All they knew about Ecstasy was its reputation as a party drug — not its long-standing use as a therapeutic drug or that therapists would step up to defend it.

In the end, the DEA still criminalized both recreational and therapeutic usage in 1985. We won our hearing in 1986, but they continued ignoring the recommendations.

Fast forward to a few months ago, a New York Times reporter was writing a book about MDMA and wondering if she could interview any DEA folks from the ’80s who’d criminalized it.

I look up Frank to see if he’s still around — and not only is he alive, he’s consulting pharma companies on drug schedules. So I reached out on LinkedIn after not speaking for 35 years.

“Hey, would you help MAPS turn MDMA into a medicine and figure out scheduling?” To my surprise, he responded the next day to say he was open to working with us.

How does MAPS’ policy work enter the equation?

In the grand scheme of things, we are nearing the end of 50 years of structural backlash against the psychedelic ’60s, which wiped out nearly all psychedelics research for decades.

Today, hope outweighs fear around psychedelics, both in medicine and drug policy reform. Folks are disillusioned about the purpose and efficacy of the war on drugs, mass incarceration, etc.

So much research was suppressed so they could push those fearful narratives, but a lot of people now consider it all to have been a mistake.

I mean, cannabis has been legalized in Canada and various U.S. states. None of these systems are falling apart. In fact, they’re reaping the tax gains.

So, at MAPS, we believe this momentum has been building for half a century. Perhaps mainstream society is ready for a reintroduction to psychedelics.

With that, we hopefully can go all the way to turn it into a standardized medicine and eventually decriminalize and legalize usage.

Why are more people seeking out alternative treatments?

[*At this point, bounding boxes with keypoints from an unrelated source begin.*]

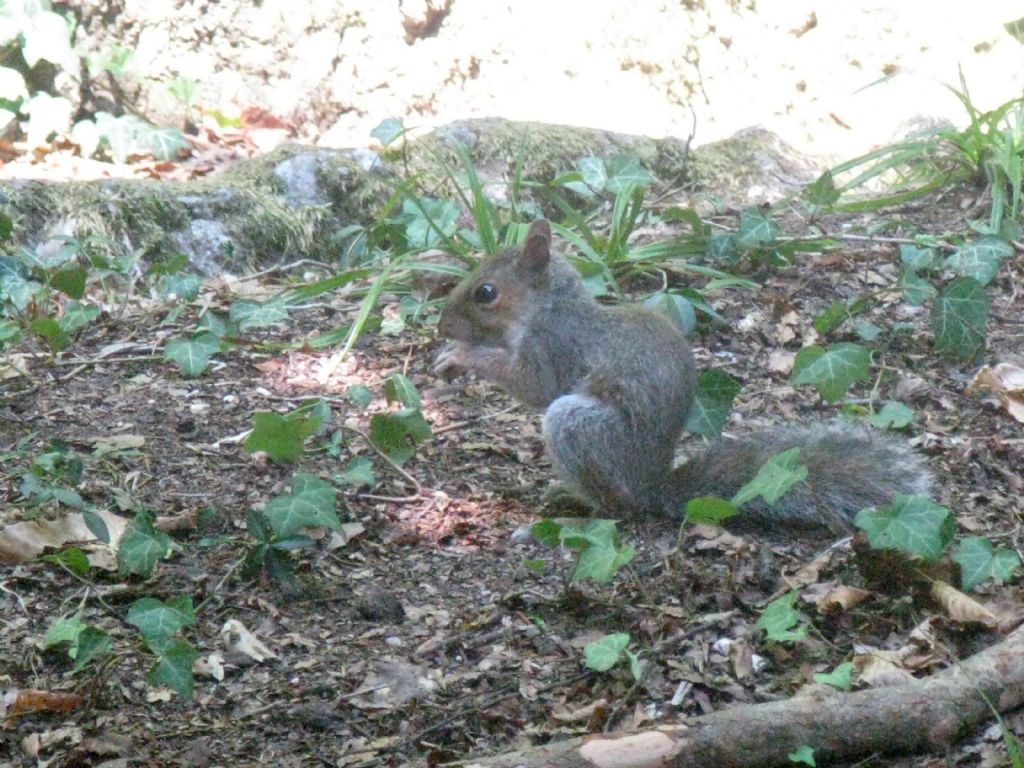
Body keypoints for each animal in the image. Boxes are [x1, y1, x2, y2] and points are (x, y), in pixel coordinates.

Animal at [434, 219, 937, 532]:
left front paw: (461, 356)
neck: (548, 306)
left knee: (619, 513)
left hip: (578, 428)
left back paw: (571, 520)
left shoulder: (554, 345)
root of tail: (652, 488)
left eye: (485, 293)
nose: (442, 325)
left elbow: (533, 386)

One pertinent logistical factor is that many standard drugs for treating depression, anxiety, etc. have exceeded their patent life and gone generic.

As such, the pharma industry has far less of a financial motivation to block anything we’re doing in the way of alternative treatment options.

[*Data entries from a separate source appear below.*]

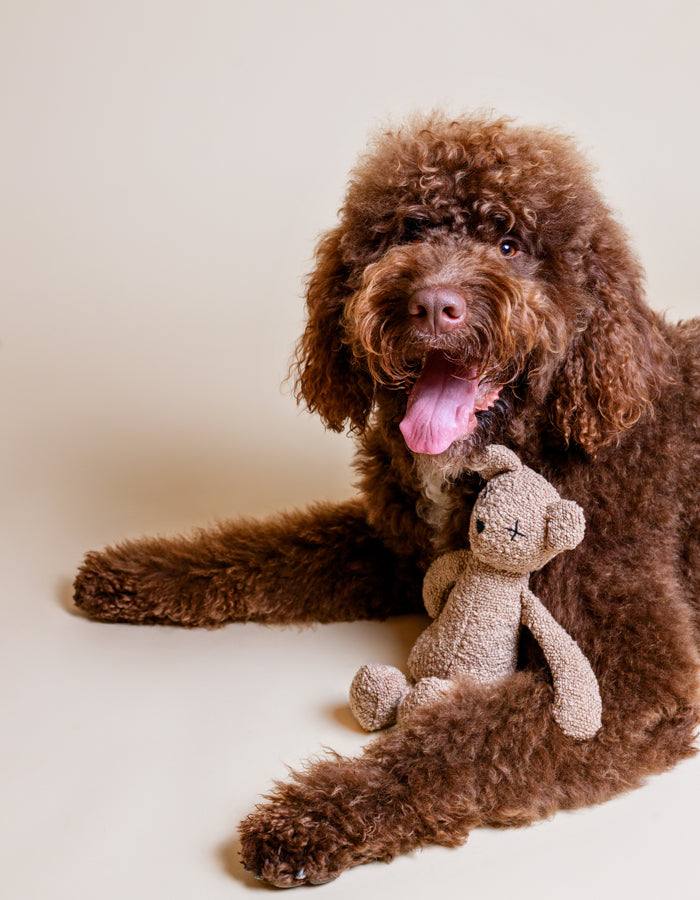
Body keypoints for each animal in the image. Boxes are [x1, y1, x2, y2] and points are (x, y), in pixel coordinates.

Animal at [72, 112, 700, 884]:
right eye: (408, 231)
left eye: (510, 244)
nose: (433, 304)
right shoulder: (397, 551)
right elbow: (260, 551)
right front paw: (135, 572)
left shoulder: (630, 678)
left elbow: (457, 744)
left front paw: (312, 813)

Aside from this, the last two years of a global pandemic have made it apparent that there’s more mental suffering, illness, and crisis than ever before, all over the world. We see:

  • Pandemic- and death-induced mental and emotional suffering
  • Severe anxieties around global warming and the environmental crisis
  • An addiction crisis, with 100,000+ deaths due to opioid overdoses in 2021

As you factor in political crises in the U.S. plus international crises like the invasion of Ukraine, individuals and policymakers realize there is dire need for new approaches to mental health.

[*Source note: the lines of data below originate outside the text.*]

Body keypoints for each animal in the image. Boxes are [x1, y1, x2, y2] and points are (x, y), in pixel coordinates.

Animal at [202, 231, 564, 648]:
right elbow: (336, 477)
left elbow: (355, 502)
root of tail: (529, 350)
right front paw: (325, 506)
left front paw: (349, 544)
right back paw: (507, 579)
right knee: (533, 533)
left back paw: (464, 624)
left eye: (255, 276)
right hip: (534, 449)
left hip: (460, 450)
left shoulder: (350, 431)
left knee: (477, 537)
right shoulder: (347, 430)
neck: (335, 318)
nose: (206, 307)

Otherwise, people in crisis simply shut down and cope by getting taken in by authoritarian leadership promising solutions or climate change deniers saying everything’s okay.

All in all, these factors have led to an openness to new solutions, like exploring psychedelic treatments. I also think it’s important to remember this solution didn’t begin in the ’60s.

Psychedelics and related alternative treatments have been around for thousands of years across the globe. They are part of a shared human history.

Instead of rejecting it the way we have for 50 years, we’re finally opening back up to it.